### What needs to be done
Which lines hold the word "vals"? Copy each of them from the material.

### Dataset extract
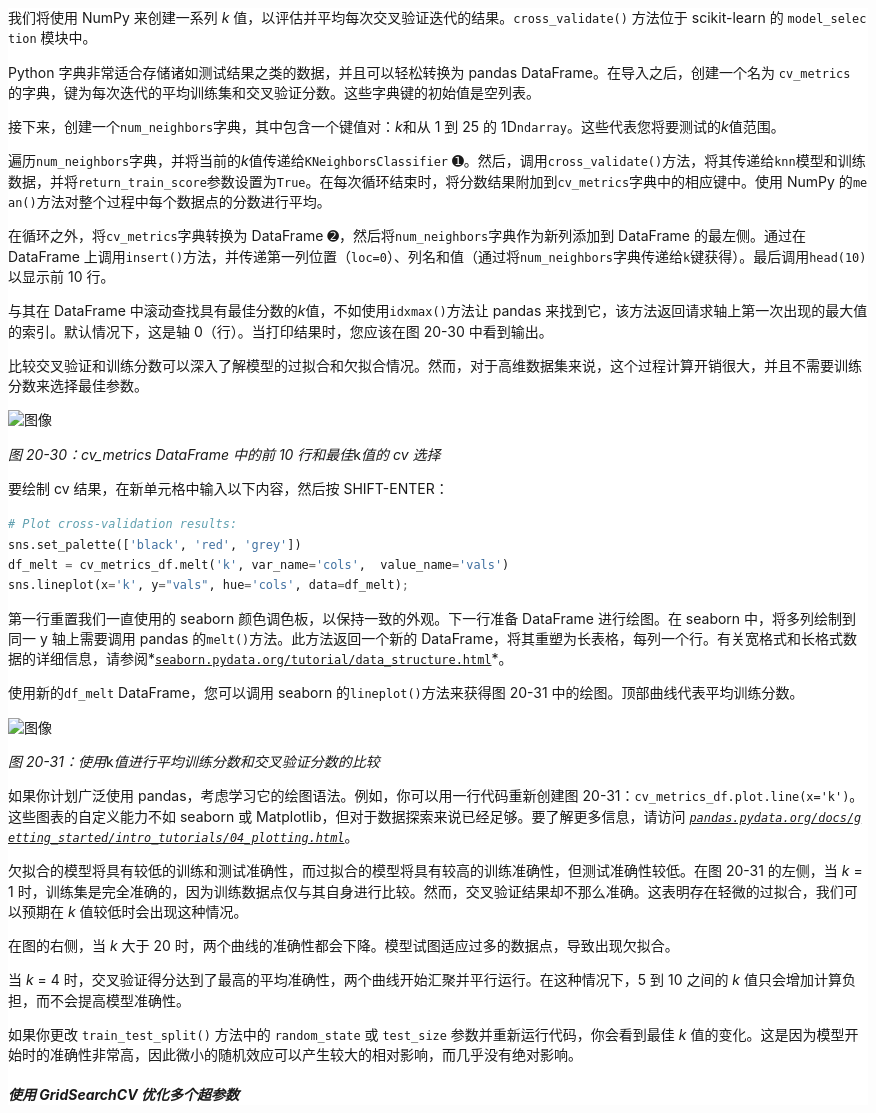我们将使用 NumPy 来创建一系列 *k* 值，以评估并平均每次交叉验证迭代的结果。`cross_validate()` 方法位于 scikit-learn 的 `model_selection` 模块中。

Python 字典非常适合存储诸如测试结果之类的数据，并且可以轻松转换为 pandas DataFrame。在导入之后，创建一个名为 `cv_metrics` 的字典，键为每次迭代的平均训练集和交叉验证分数。这些字典键的初始值是空列表。

接下来，创建一个`num_neighbors`字典，其中包含一个键值对：*k*和从 1 到 25 的 1D`ndarray`。这些代表您将要测试的*k*值范围。

遍历`num_neighbors`字典，并将当前的*k*值传递给`KNeighborsClassifier` ➊。然后，调用`cross_validate()`方法，将其传递给`knn`模型和训练数据，并将`return_train_score`参数设置为`True`。在每次循环结束时，将分数结果附加到`cv_metrics`字典中的相应键中。使用 NumPy 的`mean()`方法对整个过程中每个数据点的分数进行平均。

在循环之外，将`cv_metrics`字典转换为 DataFrame ➋，然后将`num_neighbors`字典作为新列添加到 DataFrame 的最左侧。通过在 DataFrame 上调用`insert()`方法，并传递第一列位置（`loc=0`）、列名和值（通过将`num_neighbors`字典传递给`k`键获得）。最后调用`head(10)`以显示前 10 行。

与其在 DataFrame 中滚动查找具有最佳分数的*k*值，不如使用`idxmax()`方法让 pandas 来找到它，该方法返回请求轴上第一次出现的最大值的索引。默认情况下，这是轴 0（行）。当打印结果时，您应该在图 20-30 中看到输出。

比较交叉验证和训练分数可以深入了解模型的过拟合和欠拟合情况。然而，对于高维数据集来说，这个过程计算开销很大，并且不需要训练分数来选择最佳参数。

![图像](img/20fig30.jpg)

*图 20-30：cv_metrics DataFrame 中的前 10 行和最佳*k*值的 cv 选择*

要绘制 cv 结果，在新单元格中输入以下内容，然后按 SHIFT-ENTER：

```py
# Plot cross-validation results:
sns.set_palette(['black', 'red', 'grey']) 
df_melt = cv_metrics_df.melt('k', var_name='cols',  value_name='vals')
sns.lineplot(x='k', y="vals", hue='cols', data=df_melt);
```

第一行重置我们一直使用的 seaborn 颜色调色板，以保持一致的外观。下一行准备 DataFrame 进行绘图。在 seaborn 中，将多列绘制到同一 y 轴上需要调用 pandas 的`melt()`方法。此方法返回一个新的 DataFrame，将其重塑为长表格，每列一个行。有关宽格式和长格式数据的详细信息，请参阅*[`seaborn.pydata.org/tutorial/data_structure.html`](https://seaborn.pydata.org/tutorial/data_structure.html)*。

使用新的`df_melt` DataFrame，您可以调用 seaborn 的`lineplot()`方法来获得图 20-31 中的绘图。顶部曲线代表平均训练分数。

![图像](img/20fig31.jpg)

*图 20-31：使用*k*值进行平均训练分数和交叉验证分数的比较*

如果你计划广泛使用 pandas，考虑学习它的绘图语法。例如，你可以用一行代码重新创建图 20-31：`cv_metrics_df.plot.line(x='k')`。这些图表的自定义能力不如 seaborn 或 Matplotlib，但对于数据探索来说已经足够。要了解更多信息，请访问 *[`pandas.pydata.org/docs/getting_started/intro_tutorials/04_plotting.html`](https://pandas.pydata.org/docs/getting_started/intro_tutorials/04_plotting.html)*。

欠拟合的模型将具有较低的训练和测试准确性，而过拟合的模型将具有较高的训练准确性，但测试准确性较低。在图 20-31 的左侧，当 *k* = 1 时，训练集是完全准确的，因为训练数据点仅与其自身进行比较。然而，交叉验证结果却不那么准确。这表明存在轻微的过拟合，我们可以预期在 *k* 值较低时会出现这种情况。

在图的右侧，当 *k* 大于 20 时，两个曲线的准确性都会下降。模型试图适应过多的数据点，导致出现欠拟合。

当 *k* = 4 时，交叉验证得分达到了最高的平均准确性，两个曲线开始汇聚并平行运行。在这种情况下，5 到 10 之间的 *k* 值只会增加计算负担，而不会提高模型准确性。

如果你更改 `train_test_split()` 方法中的 `random_state` 或 `test_size` 参数并重新运行代码，你会看到最佳 *k* 值的变化。这是因为模型开始时的准确性非常高，因此微小的随机效应可以产生较大的相对影响，而几乎没有绝对影响。

##### **使用 GridSearchCV 优化多个超参数**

### Completed exercise
df_melt = cv_metrics_df.melt('k', var_name='cols',  value_name='vals')
sns.lineplot(x='k', y="vals", hue='cols', data=df_melt);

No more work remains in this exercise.